++++ GIVEN PASSAGE ++++

Seplow described her reaction as one of "absolute gross sadness" and said that after the first incident she became so emotional she found it almost impossible to enter her classroom.

In the complaint, she alleges that the school did not launch an investigation after the first incident, and that the principal, Jeffrey Sprout, refused to walk to the parking lot to look at her car after it had been vandalized. He told her not to file a police report, according to the lawsuit. Only one of the students involved in vandalizing her ID card was punished, and was given a seven-day suspension, according to the lawsuit. Seplow told ABC News that she did not know exactly how many students were involved in the acts of vandalism.

After her car was vandalized with the swastika, Seplow told the school district's human resources department that she believed Sprout was anti-Semitic, and she requested a transfer because, she said, the incidents were traumatizing her. She was denied a transfer.

Seplow had been with the Montebello School since 1994, according to court documents. She told ABC News she had worked in various capacities at the school, serving as head of staff development and curriculum, in addition to teaching language arts.

"I was a damn good teacher. I loved my students, and I loved what I did," she said.

++++ DATA ++++

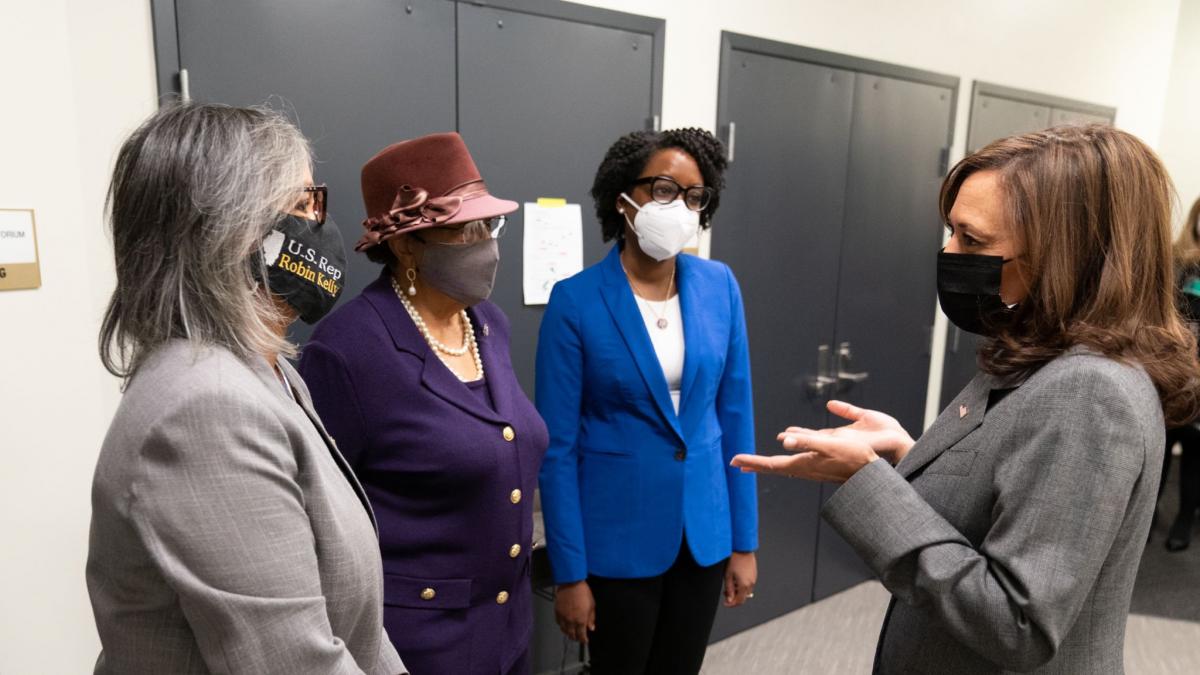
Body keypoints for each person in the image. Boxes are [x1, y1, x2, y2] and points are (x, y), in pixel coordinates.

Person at [733, 124, 1200, 674]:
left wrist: (869, 485)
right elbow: (1011, 500)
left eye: (972, 241)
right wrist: (909, 457)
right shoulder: (1042, 355)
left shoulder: (1090, 390)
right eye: (950, 232)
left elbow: (1016, 625)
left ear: (1065, 254)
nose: (948, 253)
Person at [88, 102, 404, 674]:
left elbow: (353, 629)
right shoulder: (204, 407)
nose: (320, 223)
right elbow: (296, 661)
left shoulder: (265, 370)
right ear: (232, 229)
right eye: (303, 203)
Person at [297, 132, 548, 675]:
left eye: (491, 225)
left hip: (510, 631)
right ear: (408, 244)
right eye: (466, 229)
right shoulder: (347, 350)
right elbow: (321, 524)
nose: (488, 244)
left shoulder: (488, 323)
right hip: (417, 646)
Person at [537, 128, 758, 675]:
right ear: (624, 199)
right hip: (617, 540)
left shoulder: (719, 285)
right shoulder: (576, 301)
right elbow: (557, 449)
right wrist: (570, 574)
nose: (679, 206)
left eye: (693, 196)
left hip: (703, 533)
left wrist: (744, 542)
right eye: (664, 190)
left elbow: (736, 416)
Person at [1162, 196, 1200, 551]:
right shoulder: (1175, 259)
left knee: (1194, 453)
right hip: (1168, 370)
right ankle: (1144, 518)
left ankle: (1184, 519)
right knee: (1158, 450)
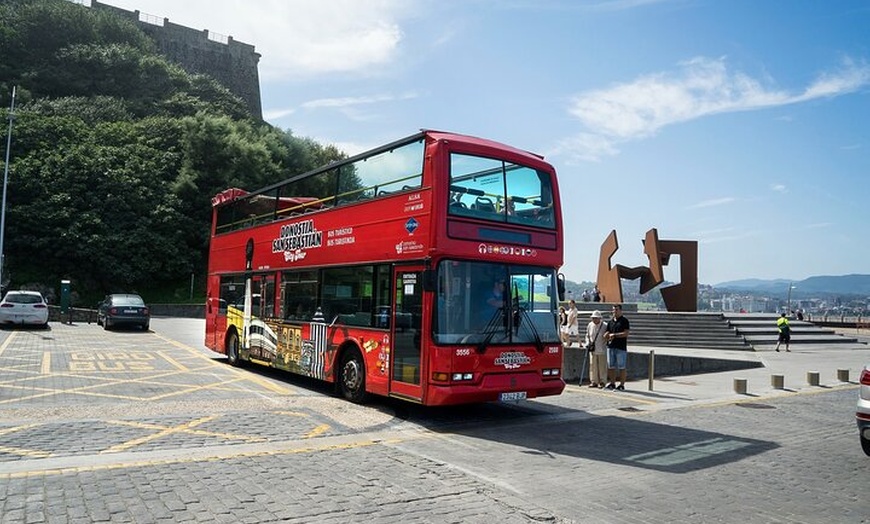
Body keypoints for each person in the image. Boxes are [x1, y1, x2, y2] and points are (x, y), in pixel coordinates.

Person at [604, 304, 630, 391]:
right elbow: (607, 332)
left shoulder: (624, 321)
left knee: (621, 366)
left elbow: (626, 333)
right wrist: (606, 335)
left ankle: (622, 385)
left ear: (621, 311)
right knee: (611, 366)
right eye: (613, 310)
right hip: (611, 346)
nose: (615, 311)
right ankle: (612, 383)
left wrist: (614, 335)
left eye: (616, 310)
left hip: (620, 347)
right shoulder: (610, 322)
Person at [584, 310, 607, 388]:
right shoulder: (590, 325)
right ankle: (594, 381)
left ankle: (602, 381)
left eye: (596, 318)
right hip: (593, 349)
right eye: (593, 318)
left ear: (600, 318)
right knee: (593, 366)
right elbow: (587, 335)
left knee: (602, 366)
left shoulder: (605, 326)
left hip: (602, 348)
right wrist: (587, 343)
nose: (594, 320)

++++

WORK ORDER 1.
In the passage about the teacher's lawsuit, swap "principal" for "headmaster" and write out the part starting with "Seplow described her" and going on through "acts of vandalism.".
WORK ORDER 2.
According to the passage about the teacher's lawsuit, how long was the suspension given to the one student who was punished for vandalizing her ID card?

RESPONSE 1.
Seplow described her reaction as one of "absolute gross sadness" and said that after the first incident she became so emotional she found it almost impossible to enter her classroom.

In the complaint, she alleges that the school did not launch an investigation after the first incident, and that the headmaster, Jeffrey Sprout, refused to walk to the parking lot to look at her car after it had been vandalized. He told her not to file a police report, according to the lawsuit. Only one of the students involved in vandalizing her ID card was punished, and was given a seven-day suspension, according to the lawsuit. Seplow told ABC News that she did not know exactly how many students were involved in the acts of vandalism.

RESPONSE 2.
Seven days.